Michael Kidd, RIP *UPDATED*

He died at 92, and he’d retired long ago, but I still feel a sense of loss that Michael Kidd, the brilliant choreographer, has died:

Michael Kidd, the award-winning choreographer of exuberant dance numbers for Broadway shows like “Finian’s Rainbow” and “Guys and Dolls” and Hollywood musicals including “The Band Wagon” and “Seven Brides for Seven Brothers,” died on Sunday at his home in Los Angeles.

The cause was cancer, said his nephew Robert Greenwald. Biographical sources generally give Mr. Kidd’s age as 88, but Mr. Greenwald said his uncle was actually 92.

On Broadway, Mr. Kidd won five Tony Awards: for “Finian’s Rainbow” in 1947, “Guys and Dolls” in 1951, “Can-Can” in 1954, “Li’l Abner” in 1957, and “Destry Rides Again” in 1960. In Hollywood, he received a special 1997 Academy Award “in recognition of his services to the art of dance in the art of the screen.”

Perhaps his best-known film work was “Seven Brides for Seven Brothers,” a 1954 musical of the American frontier whose dances, which he created for ballet dancers, were not supposed to appear balletic. He had them perform what he called “work movements,” like wielding axes.
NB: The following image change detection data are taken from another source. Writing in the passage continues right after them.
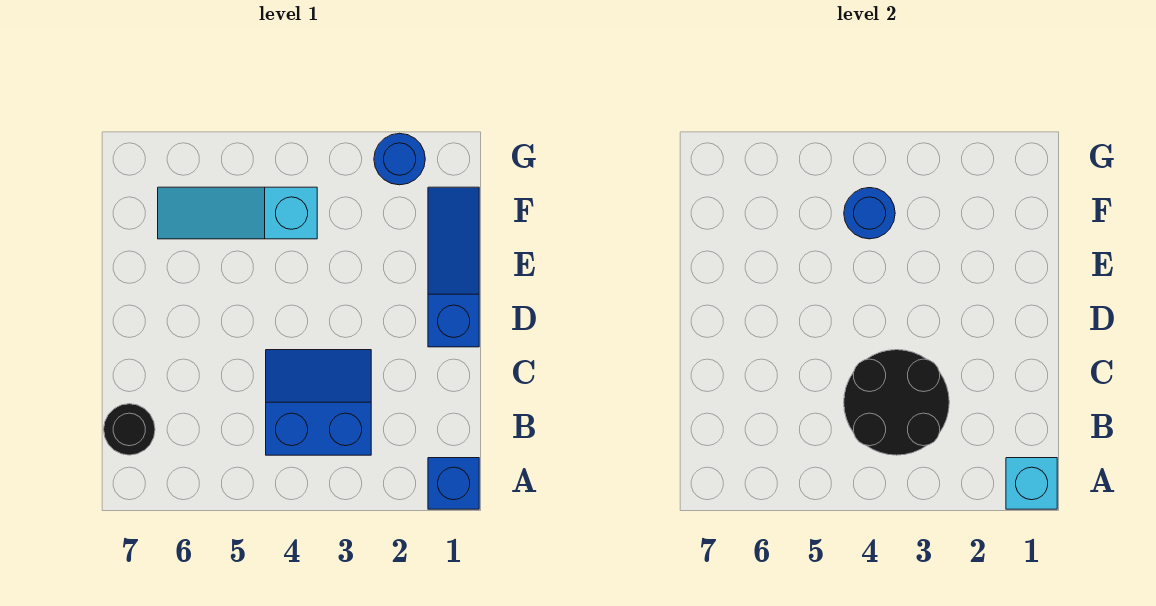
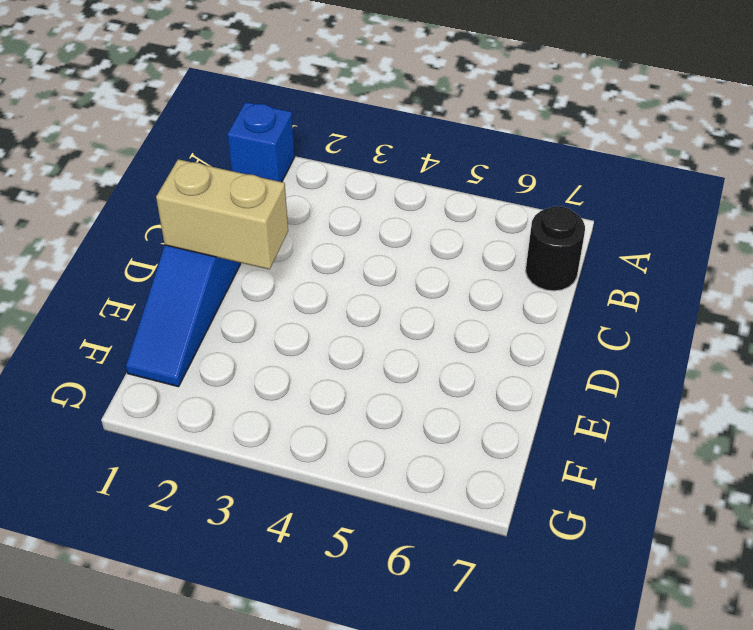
tan 1x2 brick [156,159,288,269] -> none
none -> blue 2x2 slope [266,350,371,455]
none -> cyan 1x3 slope [158,187,317,239]

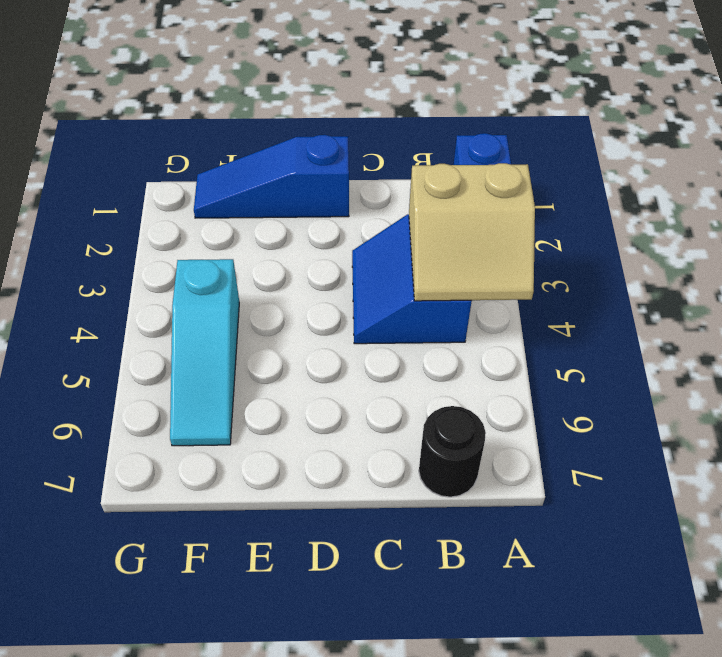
tan 2x2 slope [409,163,535,301] -> black 2x2 round brick [844,350,949,455]
none -> blue 1x1 round brick [374,133,425,185]
none -> cyan 1x1 brick [1006,458,1057,509]

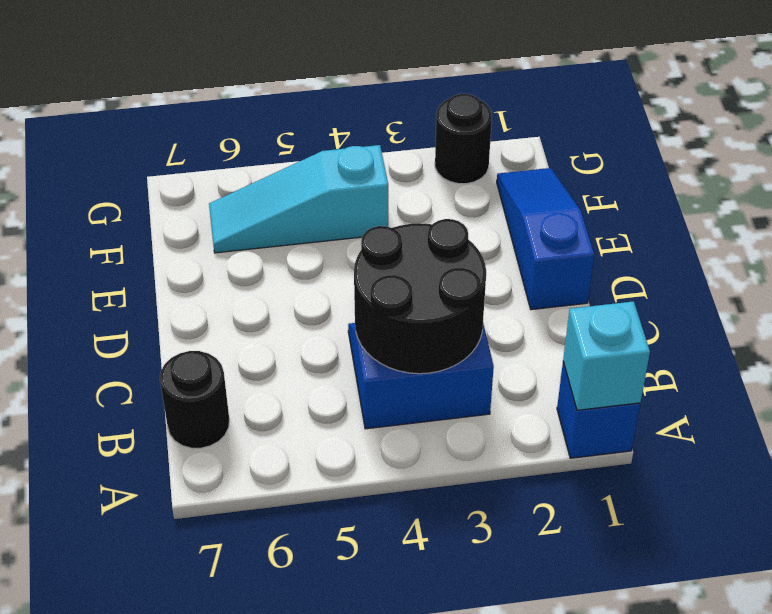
black 1x1 round brick [435,94,492,184] -> blue 1x1 round brick [374,133,425,185]
none -> blue 1x1 round brick [844,188,895,239]

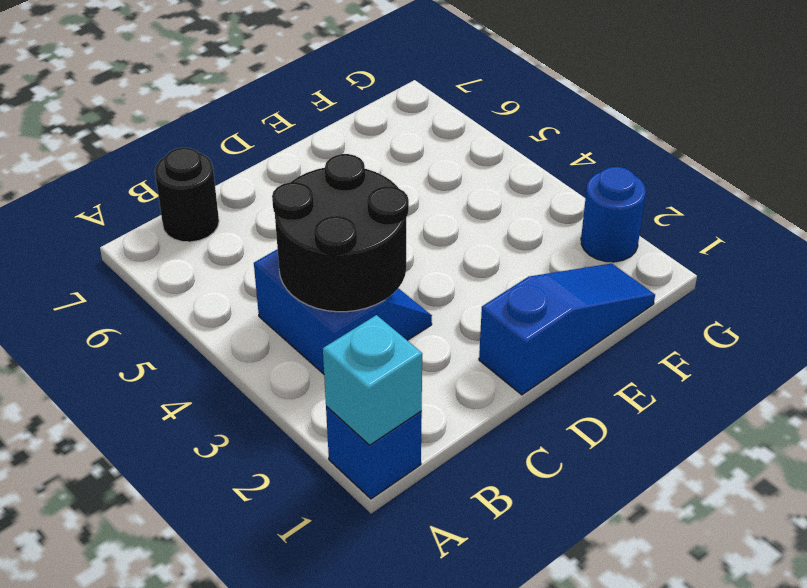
none -> cyan 1x3 slope [158,187,317,239]
none -> blue 1x1 round brick [844,188,895,239]

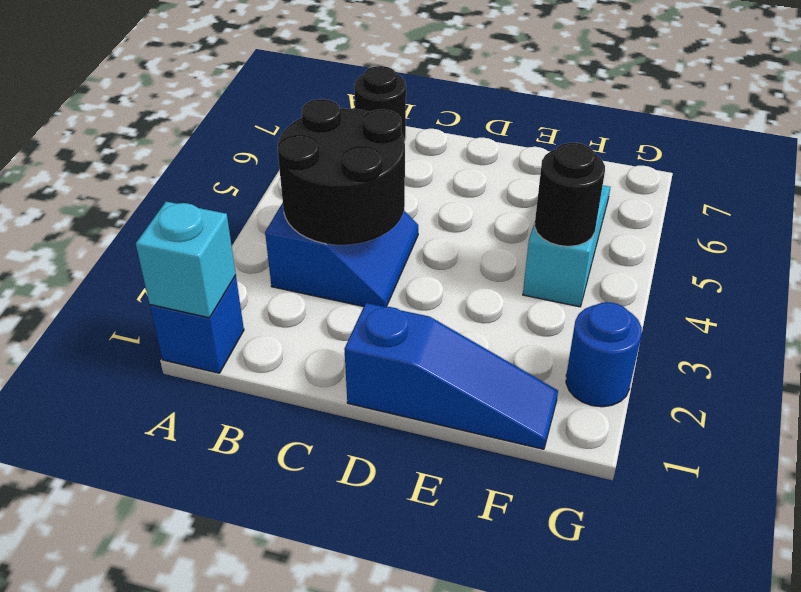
black 1x1 round brick [535,143,605,246] -> blue 1x1 round brick [844,188,895,239]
“I always use real-life gestures, and most of my dancing is based on real life,” Mr. Kidd said in an interview. He defined his choreography as “human behavior and people’s manners, stylized into musical rhythmic forms.”
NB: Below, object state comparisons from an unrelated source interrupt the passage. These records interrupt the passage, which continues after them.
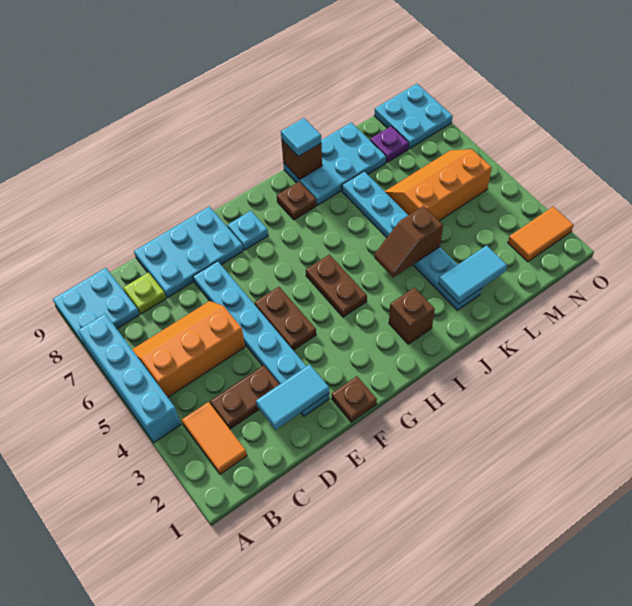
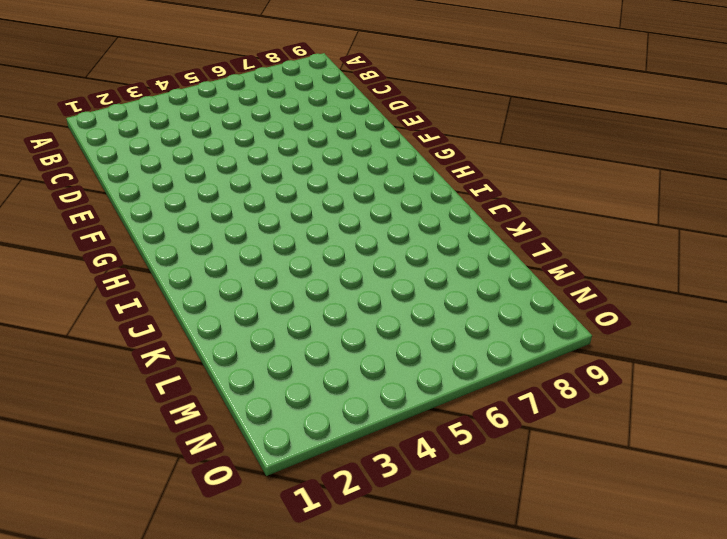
none -> cyan 1x4 brick [78,314,181,442]
none -> cyan 2x2 plate [53,268,139,346]
none -> orange 1x2 tile [182,402,247,474]

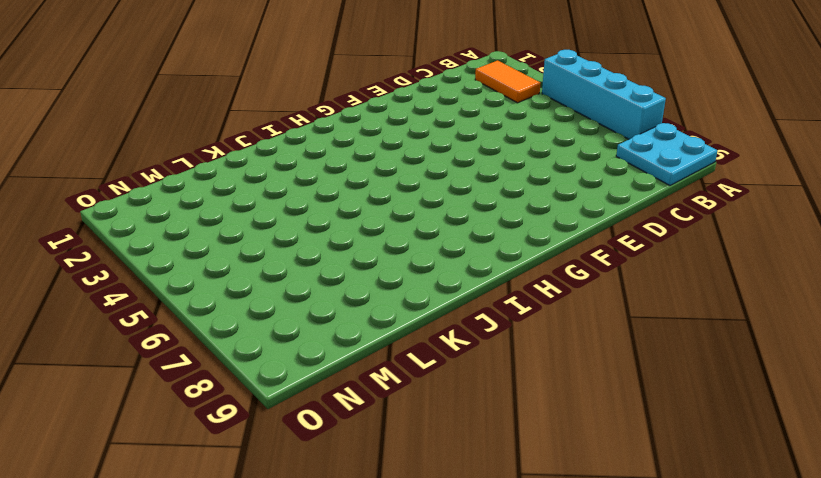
none -> orange 2x3 slope [132,301,245,397]
none -> brown 1x2 plate [210,365,280,429]
none -> lime 1x1 plate [123,272,166,314]

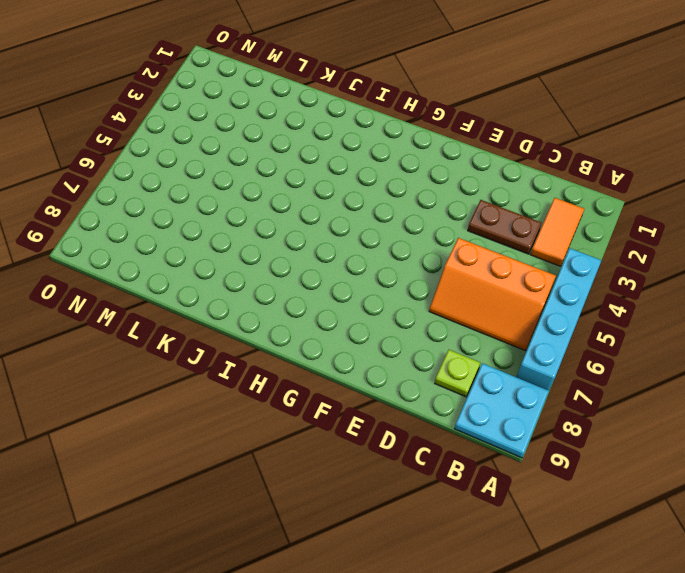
none -> cyan 2x3 plate [134,206,243,297]
none -> cyan 1x6 plate [193,261,329,416]
none -> brown 1x1 plate [332,376,377,422]

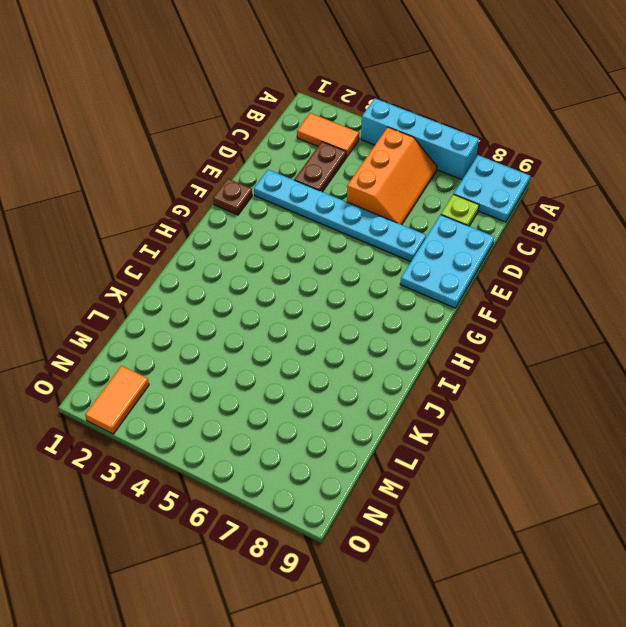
none -> brown 1x2 plate [255,287,316,350]
none -> cyan 1x1 plate [227,211,268,250]
none -> brown 1x2 plate [306,255,367,317]

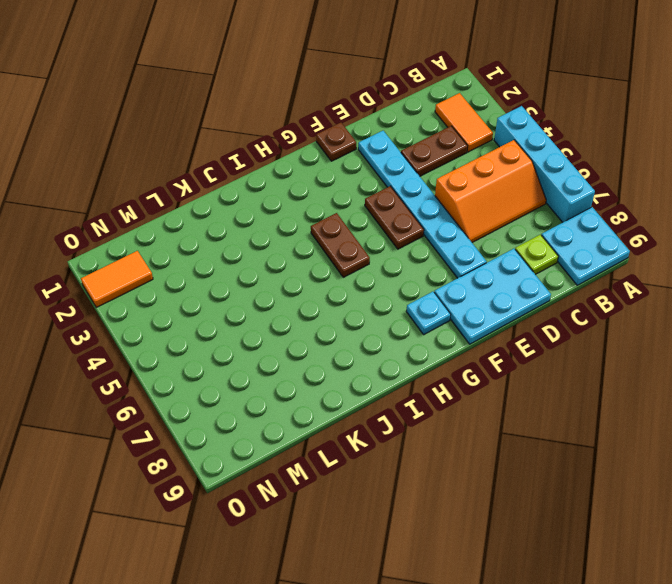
none -> brown 1x1 brick [389,288,435,344]
none -> brown 1x1 plate [277,182,317,220]
none -> cyan 2x3 plate [283,122,386,205]

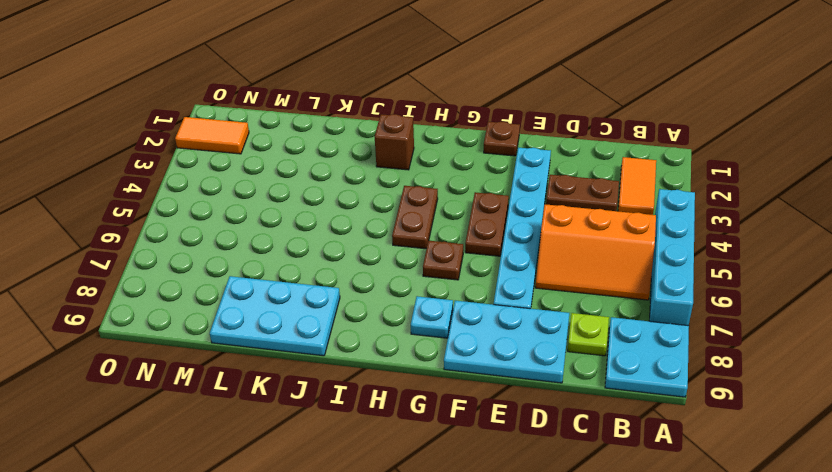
brown 1x1 plate [423,241,463,280] -> brown 1x1 plate moved to [277,182,317,220]
none -> cyan 1x6 plate [342,171,481,310]
none -> orange 2x3 slope [385,149,492,221]
none -> purple 1x1 plate [370,126,409,162]

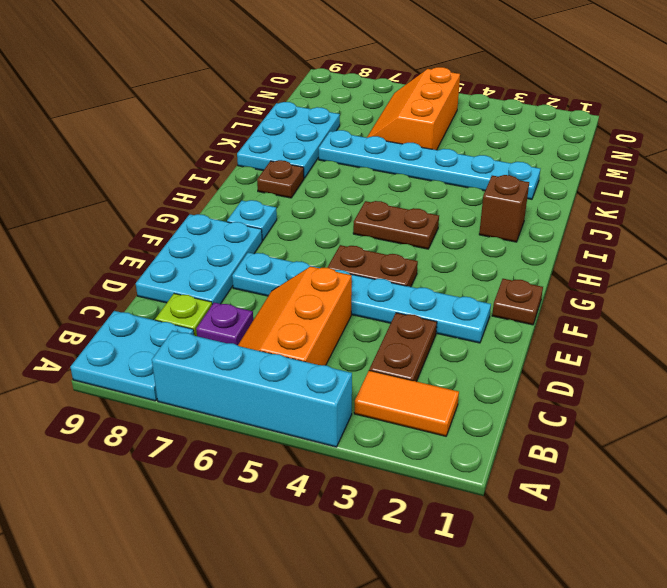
purple 1x1 plate [196,303,253,345] -> purple 1x1 plate moved to [370,126,409,162]
none -> orange 1x2 tile [508,207,574,262]
none -> cyan 2x2 plate [374,84,453,149]
none -> cyan 1x2 tile [256,364,329,430]

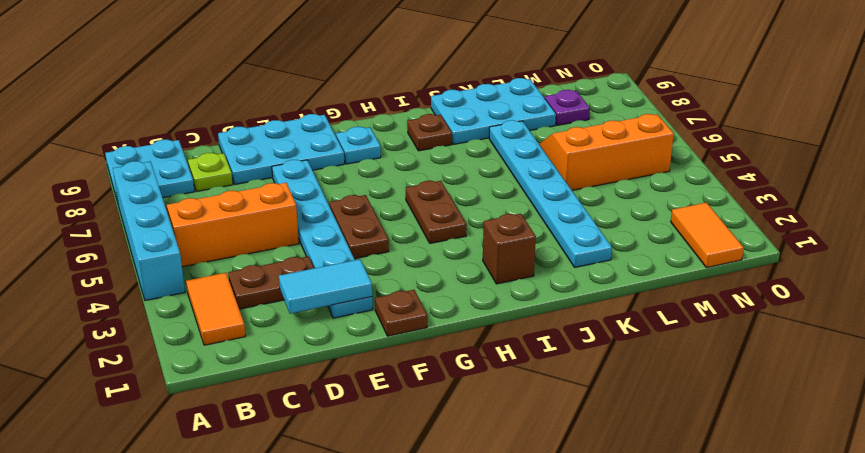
orange 1x2 tile [671,203,744,268] -> orange 1x2 tile turned to [508,207,574,262]
none -> cyan 2x2 plate [374,84,453,149]
none -> brown 1x2 slope [374,206,443,277]
none -> brown 1x1 brick [281,139,322,179]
Anna Kisselgoff, the former chief dance critic of The New York Times, wrote that Mr. Kidd’s signature was “characterization through energy, epitomized by a lovesick male clan going courting with an acrobatic challenge dance” in “Seven Brides.”

Michael Kidd was born in Brooklyn, the son of an immigrant barber, Abraham Greenwald, and his wife, Lillian. While still at New Utrecht High School, he attended a modern-dance performance, was hooked, and began to study with Blanche Evan.

You can read the rest of the very nice NT Times obit here.

UPDATESoccer Dad asked in the comments if I’d seen the post at Seraphic Secret about Michael Kidd’s death.  I hadn’t when he asked that question, but I have now and I can highly recommend it.